# Goal of the exercise:
Below are records to be repeated exactly. Leave their pictures behind.

Design files in plain text:
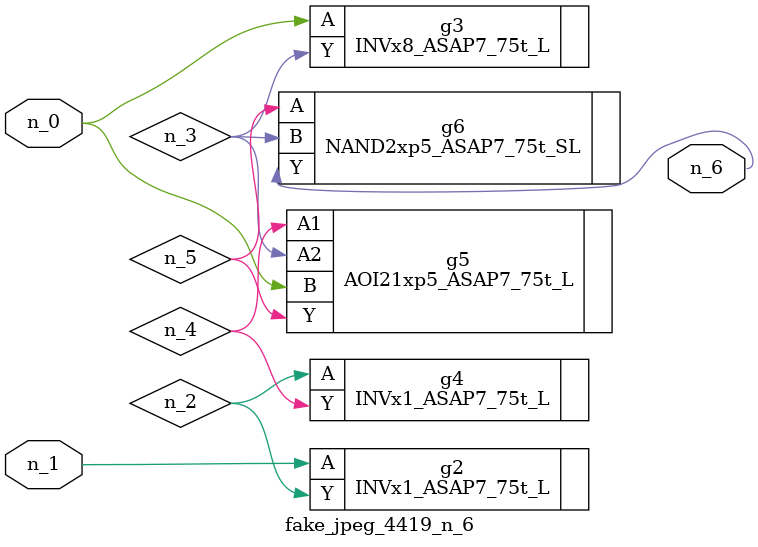
<source format=v>
module fake_jpeg_4419_n_6 (n_0, n_1, n_6);

input n_0;
input n_1;

output n_6;

wire n_3;
wire n_2;
wire n_4;
wire n_5;

INVx1_ASAP7_75t_L g2 ( 
.A(n_1),
.Y(n_2)
);

INVx8_ASAP7_75t_L g3 ( 
.A(n_0),
.Y(n_3)
);

INVx1_ASAP7_75t_L g4 ( 
.A(n_2),
.Y(n_4)
);

AOI21xp5_ASAP7_75t_L g5 ( 
.A1(n_4),
.A2(n_3),
.B(n_0),
.Y(n_5)
);

NAND2xp5_ASAP7_75t_SL g6 ( 
.A(n_5),
.B(n_3),
.Y(n_6)
);


endmodule
</source>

# Reply to the exercise:
<source format=v>
module fake_jpeg_4419_n_6 (n_0, n_1, n_6);

input n_0;
input n_1;

output n_6;

wire n_3;
wire n_2;
wire n_4;
wire n_5;

INVx1_ASAP7_75t_L g2 ( 
.A(n_1),
.Y(n_2)
);

INVx8_ASAP7_75t_L g3 ( 
.A(n_0),
.Y(n_3)
);

INVx1_ASAP7_75t_L g4 ( 
.A(n_2),
.Y(n_4)
);

AOI21xp5_ASAP7_75t_L g5 ( 
.A1(n_4),
.A2(n_3),
.B(n_0),
.Y(n_5)
);

NAND2xp5_ASAP7_75t_SL g6 ( 
.A(n_5),
.B(n_3),
.Y(n_6)
);


endmodule
</source>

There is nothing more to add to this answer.